Yuval Tabach and his lab wanted to understand the key proteins that are involved in the microRNA pathway and its evolution. Their research journey began with the Let-7 family of microRNAs which is highly conserved across many species but also not present in others. Furthermore, the proteins related to this pathway such as Dicer, AGO, and RISC, also disappear in species which lack Let-7. Running with this concept, Tabach’s lab investigated other proteins that are lost in the same set of species.  

The findings revealed clusters of genes related to RNA machinery and other pathways, which are now being explored for associations with human diseases, particularly rare genetic disorders. This concept led to the development of model which could detect the relevant mutated genes in patients where it was first unclear which gene was responsible for their disease. 

As a disease of the DNA, cancer is an appealing disease to apply this concept to. One of the biggest mysteries of cancer has to do with the variation in drug response from different patients: some won’t respond at all, some will respond marginally, but others will be ‘exceptional responders.’ In these very rare cases, the cancer treatment will wipe out the tumour and the patient wont relapse for many years. 

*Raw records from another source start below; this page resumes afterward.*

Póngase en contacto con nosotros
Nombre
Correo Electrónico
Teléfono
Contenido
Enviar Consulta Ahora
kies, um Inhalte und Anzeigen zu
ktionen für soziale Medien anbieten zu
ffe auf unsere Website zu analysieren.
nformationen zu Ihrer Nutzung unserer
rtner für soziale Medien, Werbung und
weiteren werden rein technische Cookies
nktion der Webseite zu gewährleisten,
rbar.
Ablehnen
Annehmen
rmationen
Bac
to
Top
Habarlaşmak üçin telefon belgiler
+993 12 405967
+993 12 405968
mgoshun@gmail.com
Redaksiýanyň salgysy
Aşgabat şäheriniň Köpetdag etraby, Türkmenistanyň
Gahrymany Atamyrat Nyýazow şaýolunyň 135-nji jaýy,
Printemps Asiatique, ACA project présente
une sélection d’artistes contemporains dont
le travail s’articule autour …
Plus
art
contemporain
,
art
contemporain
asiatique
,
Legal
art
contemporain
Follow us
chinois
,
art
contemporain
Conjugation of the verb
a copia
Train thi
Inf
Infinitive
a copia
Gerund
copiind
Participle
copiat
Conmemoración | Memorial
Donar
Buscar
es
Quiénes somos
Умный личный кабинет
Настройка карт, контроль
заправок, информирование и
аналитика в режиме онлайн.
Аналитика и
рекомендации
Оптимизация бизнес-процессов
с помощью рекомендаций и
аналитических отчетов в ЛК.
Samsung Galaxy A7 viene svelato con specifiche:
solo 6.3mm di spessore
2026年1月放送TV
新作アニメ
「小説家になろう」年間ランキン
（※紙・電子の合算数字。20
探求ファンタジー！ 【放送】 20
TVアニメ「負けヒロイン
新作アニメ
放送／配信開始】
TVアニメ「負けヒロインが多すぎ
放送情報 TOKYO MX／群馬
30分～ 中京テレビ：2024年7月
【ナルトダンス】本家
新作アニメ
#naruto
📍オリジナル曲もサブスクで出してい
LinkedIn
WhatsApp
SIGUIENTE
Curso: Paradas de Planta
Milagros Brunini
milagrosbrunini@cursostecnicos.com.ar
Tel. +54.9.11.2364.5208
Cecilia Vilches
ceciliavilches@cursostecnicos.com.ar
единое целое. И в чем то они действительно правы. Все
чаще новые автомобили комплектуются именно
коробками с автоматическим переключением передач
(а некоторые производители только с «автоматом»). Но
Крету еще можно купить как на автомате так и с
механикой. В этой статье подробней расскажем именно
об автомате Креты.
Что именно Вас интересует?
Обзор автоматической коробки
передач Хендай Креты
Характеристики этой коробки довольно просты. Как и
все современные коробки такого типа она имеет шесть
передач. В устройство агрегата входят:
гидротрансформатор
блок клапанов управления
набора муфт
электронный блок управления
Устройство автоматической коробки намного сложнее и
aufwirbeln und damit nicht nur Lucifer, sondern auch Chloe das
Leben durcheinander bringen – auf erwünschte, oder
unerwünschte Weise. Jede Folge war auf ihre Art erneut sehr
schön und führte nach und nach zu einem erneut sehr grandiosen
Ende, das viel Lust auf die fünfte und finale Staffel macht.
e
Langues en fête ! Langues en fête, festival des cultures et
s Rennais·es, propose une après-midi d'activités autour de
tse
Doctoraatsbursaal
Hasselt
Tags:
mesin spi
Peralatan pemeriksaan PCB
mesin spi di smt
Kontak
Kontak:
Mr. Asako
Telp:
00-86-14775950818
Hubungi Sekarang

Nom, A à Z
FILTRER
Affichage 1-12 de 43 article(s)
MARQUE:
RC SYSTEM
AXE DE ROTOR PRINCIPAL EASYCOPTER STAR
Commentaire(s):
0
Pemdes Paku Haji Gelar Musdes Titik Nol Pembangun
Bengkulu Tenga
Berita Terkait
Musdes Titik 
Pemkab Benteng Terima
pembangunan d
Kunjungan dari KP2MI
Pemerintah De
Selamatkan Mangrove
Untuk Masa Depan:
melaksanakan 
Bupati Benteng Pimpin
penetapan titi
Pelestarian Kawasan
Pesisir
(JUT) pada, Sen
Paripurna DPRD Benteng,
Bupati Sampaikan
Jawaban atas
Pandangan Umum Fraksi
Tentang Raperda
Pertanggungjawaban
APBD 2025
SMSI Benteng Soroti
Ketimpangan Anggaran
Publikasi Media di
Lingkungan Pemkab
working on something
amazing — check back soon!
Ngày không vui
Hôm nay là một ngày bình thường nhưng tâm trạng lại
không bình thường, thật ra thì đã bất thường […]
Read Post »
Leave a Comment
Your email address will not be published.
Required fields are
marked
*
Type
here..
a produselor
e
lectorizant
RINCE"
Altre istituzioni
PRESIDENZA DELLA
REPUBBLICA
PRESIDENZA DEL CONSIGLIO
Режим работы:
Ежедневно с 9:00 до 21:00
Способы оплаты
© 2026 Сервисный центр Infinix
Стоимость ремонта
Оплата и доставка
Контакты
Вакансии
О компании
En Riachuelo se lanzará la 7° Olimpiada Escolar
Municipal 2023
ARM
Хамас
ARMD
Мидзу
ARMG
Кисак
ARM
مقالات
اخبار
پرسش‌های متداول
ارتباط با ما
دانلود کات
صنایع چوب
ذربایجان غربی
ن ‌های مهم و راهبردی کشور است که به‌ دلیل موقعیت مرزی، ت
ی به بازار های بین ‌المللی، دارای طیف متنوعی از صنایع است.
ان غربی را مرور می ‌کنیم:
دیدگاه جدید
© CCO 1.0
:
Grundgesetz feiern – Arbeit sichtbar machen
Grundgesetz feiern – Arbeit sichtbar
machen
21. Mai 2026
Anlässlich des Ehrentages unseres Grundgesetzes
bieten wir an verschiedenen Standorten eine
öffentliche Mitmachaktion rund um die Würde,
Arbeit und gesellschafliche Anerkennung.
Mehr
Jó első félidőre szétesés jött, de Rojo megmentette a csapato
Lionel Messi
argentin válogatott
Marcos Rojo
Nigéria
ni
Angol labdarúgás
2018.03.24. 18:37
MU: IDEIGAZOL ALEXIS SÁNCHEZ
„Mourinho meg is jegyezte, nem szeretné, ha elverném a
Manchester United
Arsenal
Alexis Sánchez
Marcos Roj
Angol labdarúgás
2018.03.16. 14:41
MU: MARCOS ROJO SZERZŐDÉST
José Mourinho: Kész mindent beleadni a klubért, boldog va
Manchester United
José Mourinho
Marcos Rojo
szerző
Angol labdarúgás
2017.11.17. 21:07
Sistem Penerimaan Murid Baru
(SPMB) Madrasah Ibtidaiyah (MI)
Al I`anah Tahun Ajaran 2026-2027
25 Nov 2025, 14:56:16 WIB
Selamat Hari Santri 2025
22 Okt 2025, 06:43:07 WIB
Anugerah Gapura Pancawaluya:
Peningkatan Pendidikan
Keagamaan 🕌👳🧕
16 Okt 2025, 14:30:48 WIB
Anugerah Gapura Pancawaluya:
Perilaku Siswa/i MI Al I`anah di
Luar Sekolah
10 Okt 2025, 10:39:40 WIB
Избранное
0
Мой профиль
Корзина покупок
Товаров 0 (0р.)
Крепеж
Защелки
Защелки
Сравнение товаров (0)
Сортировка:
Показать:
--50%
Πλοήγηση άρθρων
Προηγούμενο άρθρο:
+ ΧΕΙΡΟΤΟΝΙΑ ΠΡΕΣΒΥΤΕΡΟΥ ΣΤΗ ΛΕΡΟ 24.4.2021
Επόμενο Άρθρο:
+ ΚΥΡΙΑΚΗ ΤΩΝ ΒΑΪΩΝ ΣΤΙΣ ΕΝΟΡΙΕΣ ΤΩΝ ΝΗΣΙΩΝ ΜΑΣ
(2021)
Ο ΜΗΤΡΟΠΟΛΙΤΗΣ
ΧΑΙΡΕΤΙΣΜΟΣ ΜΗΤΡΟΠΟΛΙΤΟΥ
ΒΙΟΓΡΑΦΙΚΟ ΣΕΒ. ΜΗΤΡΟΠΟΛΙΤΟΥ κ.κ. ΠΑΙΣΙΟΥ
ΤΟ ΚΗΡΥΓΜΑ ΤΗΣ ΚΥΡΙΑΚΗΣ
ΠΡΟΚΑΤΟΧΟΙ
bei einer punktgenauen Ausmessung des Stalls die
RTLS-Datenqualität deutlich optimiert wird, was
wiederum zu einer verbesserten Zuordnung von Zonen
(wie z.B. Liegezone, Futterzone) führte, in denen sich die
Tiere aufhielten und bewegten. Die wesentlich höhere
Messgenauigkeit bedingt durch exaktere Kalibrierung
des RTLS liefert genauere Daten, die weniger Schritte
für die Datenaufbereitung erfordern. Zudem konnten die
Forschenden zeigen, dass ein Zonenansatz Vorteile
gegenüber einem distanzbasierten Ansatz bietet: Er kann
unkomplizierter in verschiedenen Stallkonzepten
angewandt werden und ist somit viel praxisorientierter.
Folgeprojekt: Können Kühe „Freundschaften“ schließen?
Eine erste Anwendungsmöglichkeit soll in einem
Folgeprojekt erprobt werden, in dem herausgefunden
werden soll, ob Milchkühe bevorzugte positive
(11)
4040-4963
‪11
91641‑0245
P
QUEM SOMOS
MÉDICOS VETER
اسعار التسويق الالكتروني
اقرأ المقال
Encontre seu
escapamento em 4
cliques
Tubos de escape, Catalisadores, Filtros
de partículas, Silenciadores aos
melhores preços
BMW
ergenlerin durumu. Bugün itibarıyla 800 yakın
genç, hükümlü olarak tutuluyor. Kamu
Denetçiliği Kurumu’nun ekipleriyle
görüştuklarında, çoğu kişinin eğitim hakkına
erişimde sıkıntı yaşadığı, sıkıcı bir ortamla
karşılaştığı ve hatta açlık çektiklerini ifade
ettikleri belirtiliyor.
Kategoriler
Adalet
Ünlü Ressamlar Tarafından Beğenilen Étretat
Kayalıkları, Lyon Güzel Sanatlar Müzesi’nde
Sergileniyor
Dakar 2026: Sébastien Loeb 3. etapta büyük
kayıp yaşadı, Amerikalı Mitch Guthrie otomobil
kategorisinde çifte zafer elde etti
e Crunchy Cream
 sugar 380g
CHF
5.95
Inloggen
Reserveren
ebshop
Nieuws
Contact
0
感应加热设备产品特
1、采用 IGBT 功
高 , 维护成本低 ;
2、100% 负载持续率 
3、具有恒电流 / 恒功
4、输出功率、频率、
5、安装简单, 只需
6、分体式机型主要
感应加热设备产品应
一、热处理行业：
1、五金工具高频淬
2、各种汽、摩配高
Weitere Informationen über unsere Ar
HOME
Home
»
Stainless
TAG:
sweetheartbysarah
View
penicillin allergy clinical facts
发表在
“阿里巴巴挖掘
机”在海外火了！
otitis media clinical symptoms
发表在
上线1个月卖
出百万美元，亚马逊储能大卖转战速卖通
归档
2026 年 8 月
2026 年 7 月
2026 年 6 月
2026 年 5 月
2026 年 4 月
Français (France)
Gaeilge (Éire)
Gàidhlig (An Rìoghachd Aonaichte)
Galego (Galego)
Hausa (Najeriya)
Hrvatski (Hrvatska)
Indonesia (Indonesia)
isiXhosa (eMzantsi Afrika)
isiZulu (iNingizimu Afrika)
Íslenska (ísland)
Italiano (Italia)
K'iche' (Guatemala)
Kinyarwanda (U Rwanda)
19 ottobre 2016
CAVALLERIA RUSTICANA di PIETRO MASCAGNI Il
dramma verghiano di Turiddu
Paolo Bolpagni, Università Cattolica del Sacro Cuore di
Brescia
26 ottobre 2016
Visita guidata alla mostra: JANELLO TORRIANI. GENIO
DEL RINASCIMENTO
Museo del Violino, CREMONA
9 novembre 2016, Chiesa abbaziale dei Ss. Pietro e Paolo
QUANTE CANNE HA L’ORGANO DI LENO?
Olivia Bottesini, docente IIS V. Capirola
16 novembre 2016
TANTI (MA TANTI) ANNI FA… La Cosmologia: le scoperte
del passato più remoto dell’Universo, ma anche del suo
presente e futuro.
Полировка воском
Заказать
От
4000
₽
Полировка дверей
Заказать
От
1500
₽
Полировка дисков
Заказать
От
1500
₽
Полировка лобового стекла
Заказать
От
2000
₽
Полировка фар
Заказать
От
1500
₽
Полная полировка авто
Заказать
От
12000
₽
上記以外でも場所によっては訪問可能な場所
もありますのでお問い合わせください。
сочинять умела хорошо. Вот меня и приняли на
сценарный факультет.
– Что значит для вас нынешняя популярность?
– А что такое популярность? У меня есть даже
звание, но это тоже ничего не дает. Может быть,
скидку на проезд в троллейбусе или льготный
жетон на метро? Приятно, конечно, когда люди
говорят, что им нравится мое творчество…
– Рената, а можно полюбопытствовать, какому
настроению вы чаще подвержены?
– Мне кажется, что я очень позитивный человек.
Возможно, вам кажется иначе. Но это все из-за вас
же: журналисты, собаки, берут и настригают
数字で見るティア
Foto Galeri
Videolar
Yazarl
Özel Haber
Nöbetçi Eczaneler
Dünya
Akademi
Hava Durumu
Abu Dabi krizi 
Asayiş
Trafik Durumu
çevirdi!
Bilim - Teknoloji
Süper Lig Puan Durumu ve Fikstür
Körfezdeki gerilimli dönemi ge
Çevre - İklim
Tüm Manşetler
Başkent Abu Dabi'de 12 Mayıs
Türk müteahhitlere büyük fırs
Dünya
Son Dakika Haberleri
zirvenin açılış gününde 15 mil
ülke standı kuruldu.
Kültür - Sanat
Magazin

While some theories suggest that this is due to the effect of the immune system or the microenvironment, Tabach pointed out that there is evidence to support a genetic component to this outcome. To investigate the right drug for the right patient, the team collected a huge amount of data and built a machine learning model that could optimise the cancer treatment. It was based on genetic markers to identify which patients might benefit most from specific drugs, enhancing treatment efficacy. 

The ongoing research aims to create a comprehensive understanding of how genetic signatures can guide personalized cancer treatment, with the potential to significantly improve patient outcomes.